FUSION OF LIDAR AND HYPERSPECTRAL DATA FOR SEMANTIC SEGMENTATION OF FOREST TREE SPECIES
- 1Univ. Grenoble Alpes, INRAE, LESSEM, F-38402 St-Martin-d’Hères, France
- 2Univ. Grenoble Alpes, CNRS, Grenoble INP, GIPSA-Lab, 38000 Grenoble, France
- 3Universidad Técnica de Machala, Facultad de Ingeniería Civil, AutoMathTIC, 070210 Machala, El Oro, Ecuador
- 4Tokyo Tech World Research Hub Initiative (WRHI), School of Computing, Tokyo Institute of Technology, Tokyo, Japan
Keywords: Hyperspectral images, LiDAR, robust PCA, Semantic segmentation, Temperate forests
Abstract. Hyperspectral images (HI) and Light Detection and Ranging (LiDAR) provide high resolution radiometric and geometric information for monitoring forests at individual tree crown (ITC) level.
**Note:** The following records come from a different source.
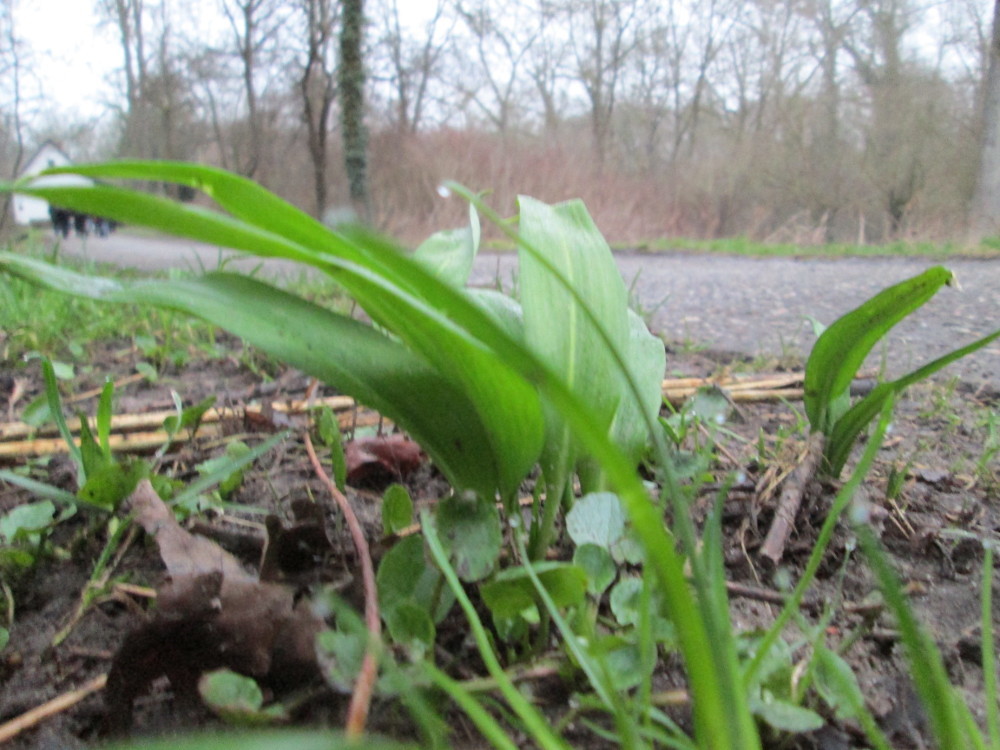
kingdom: Plantae
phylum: Tracheophyta
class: Liliopsida
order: Asparagales
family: Amaryllidaceae
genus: Allium
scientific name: Allium ursinum
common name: Ramsons
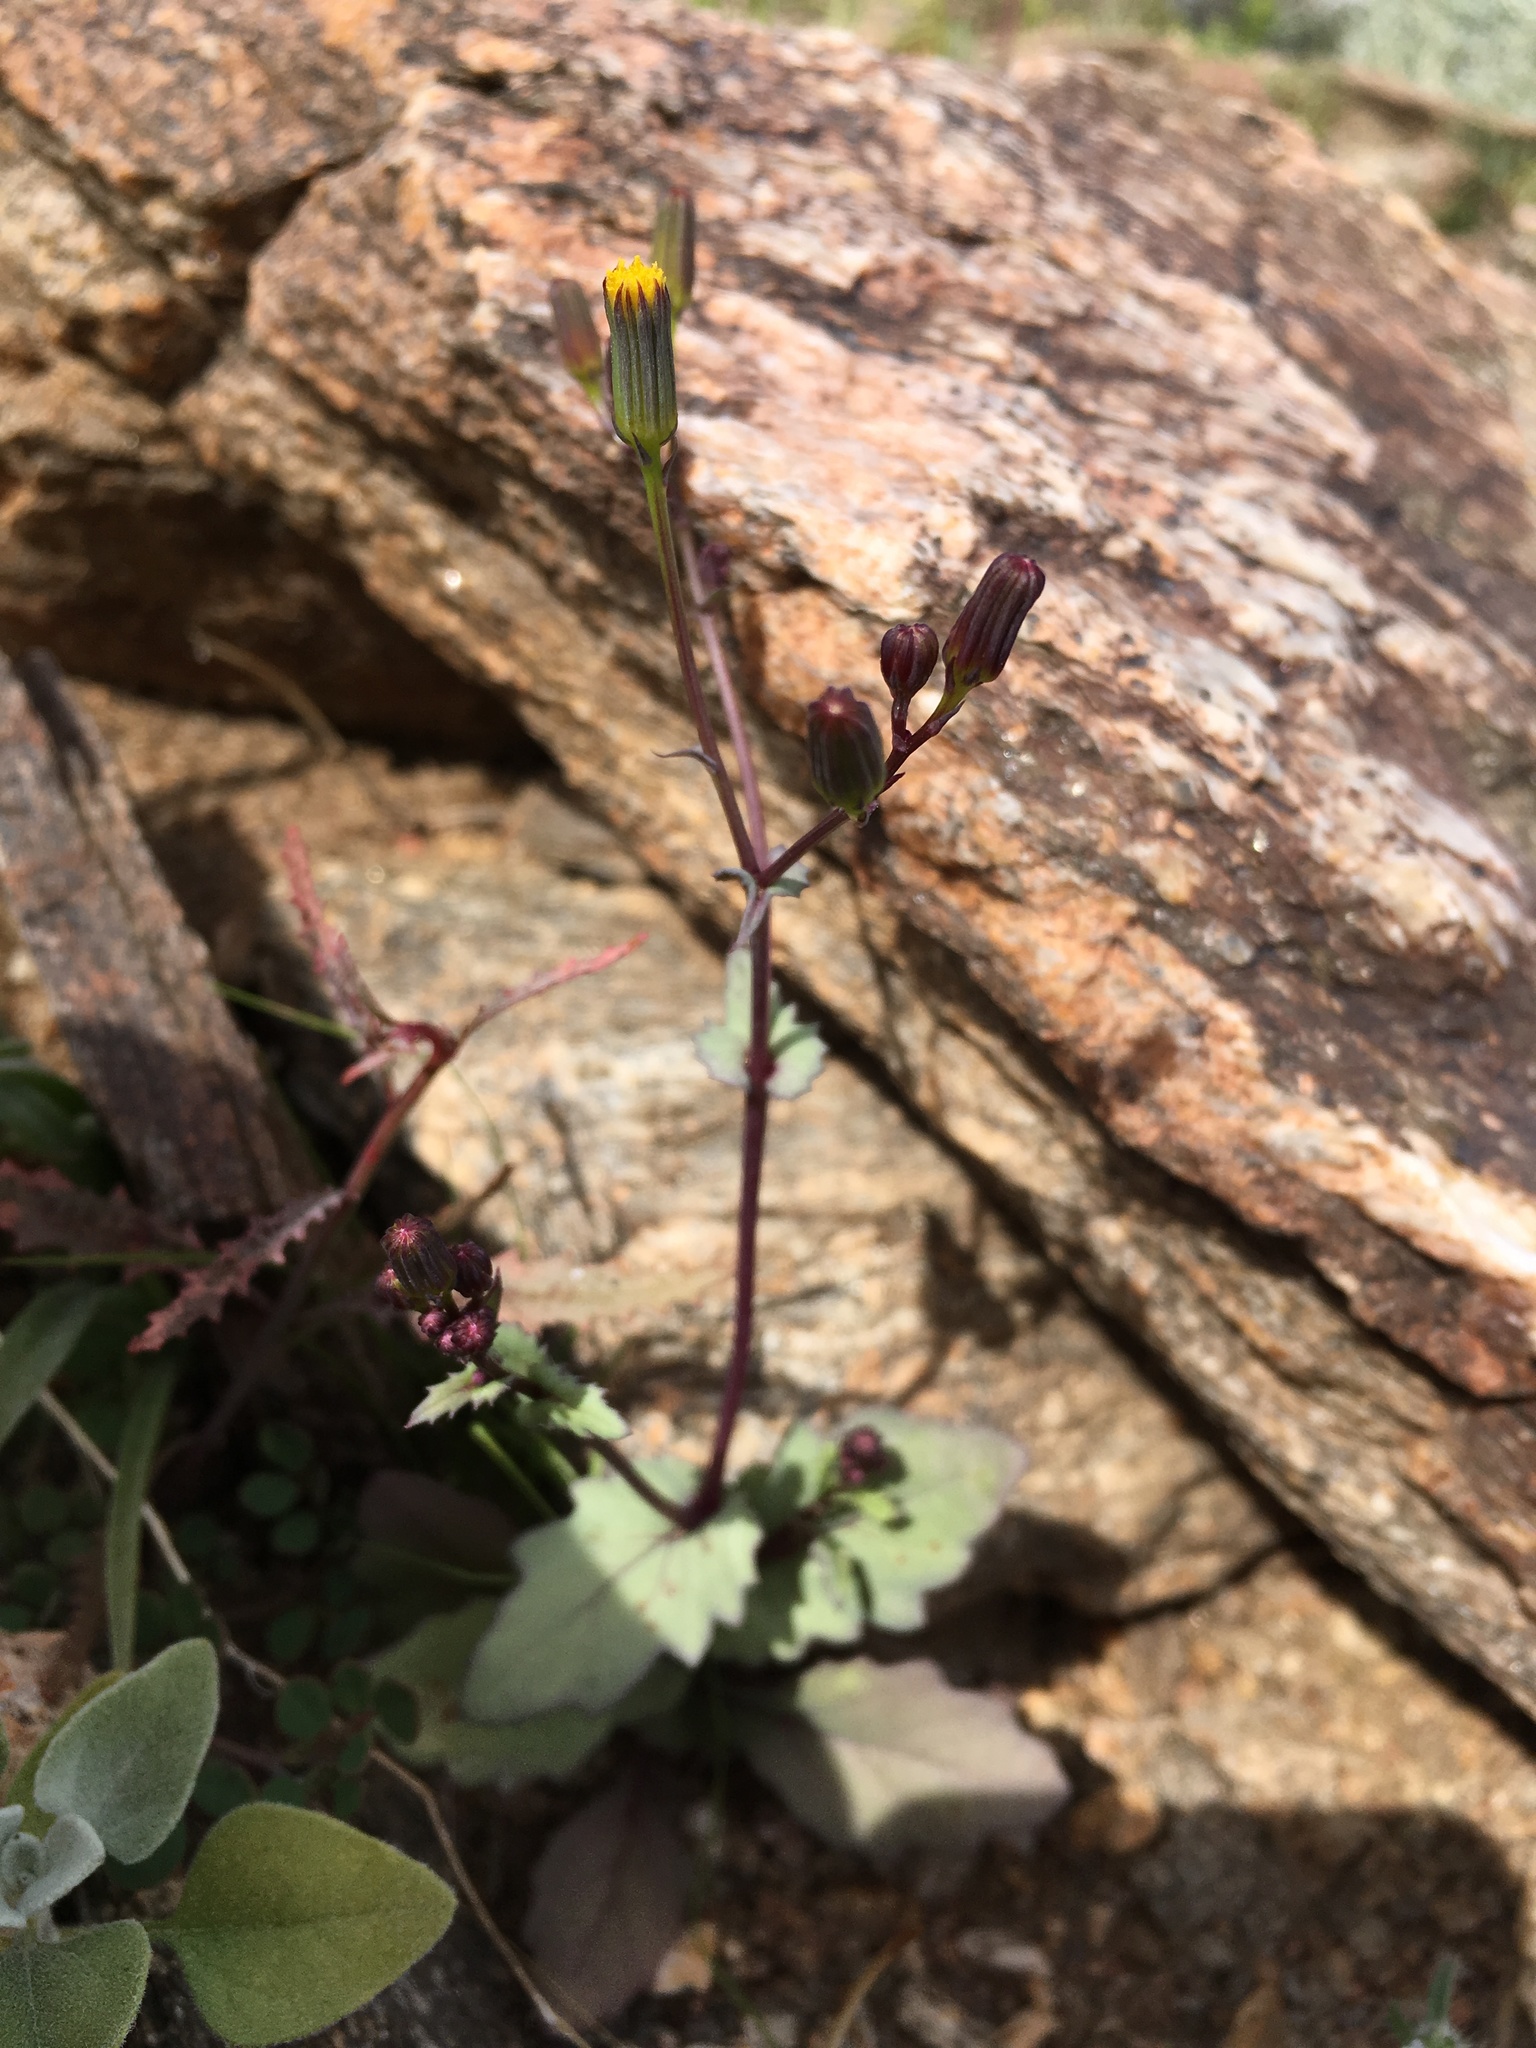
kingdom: Plantae
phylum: Tracheophyta
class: Magnoliopsida
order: Asterales
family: Asteraceae
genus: Senecio
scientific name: Senecio mohavensis
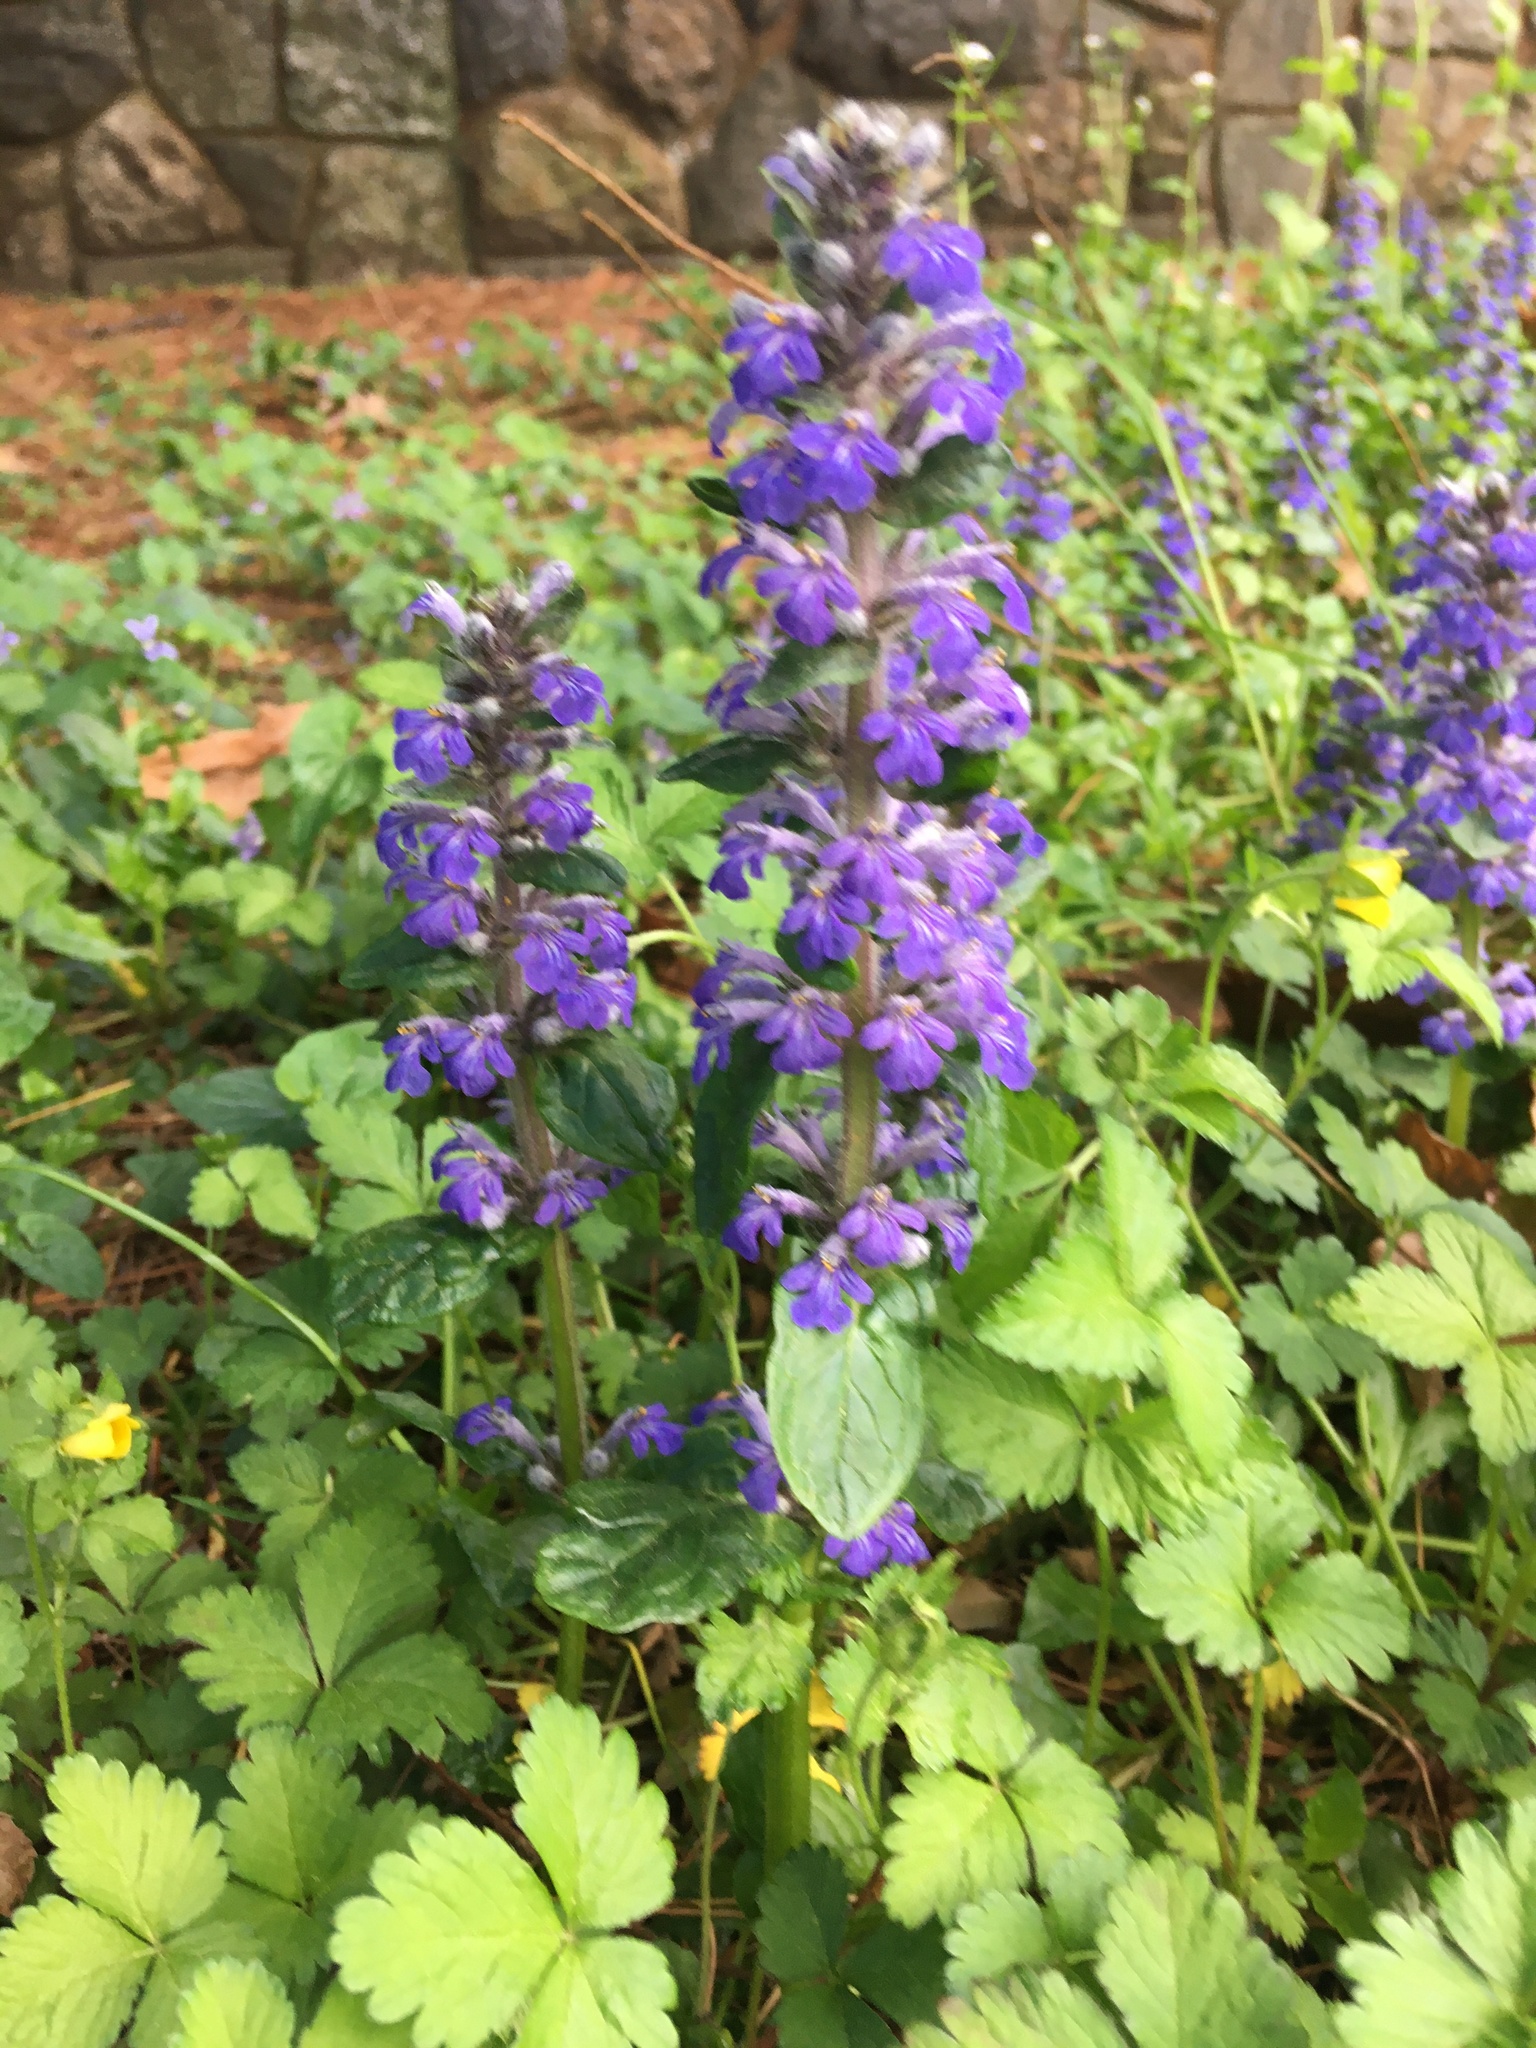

It has many important applications for sustainable forest management, biodiversity assessment and healthy ecosystem preservation. However, the integration of different remote sensing modalities is a challenging task for tree species classification due to different artifacts such as the lighting variability, the topographic effects and the atmospheric conditions of the data acquisition. The characterization of ITC can benefit from the extraction and selection of robust feature descriptors that solve these issues. This paper aims to investigate the integration of feature descriptors from HI and LiDAR by using the intra-set and inter-set feature importance for the semantic segmentation of forest tree species. A fusion methodology is proposed between high-density LiDAR data – (20 pulses m−2) and VNIR HI – (160 bands and 0.80 m spatial resolution) acquired on French temperate forests along an altitude gradient. The proposed scheme has three inputs: the field inventory information, the HI and the LiDAR data. Our approach can be described in nine stages: polygon projection, non-overlapping pixel selection, vegetation and shadow removal, LiDAR feature extraction, height mask, robust PCA (rPCA), feature reduction and classification. The overall accuracy of tree species classification at pixel-level was 68.9% by using random forest (RF) classifier. Our approach showed that 74.0% of trees were correctly assigned overall, by having conifer species such as Norway Spruce (Picea abies) with a producer’s accuracy of 97.4%.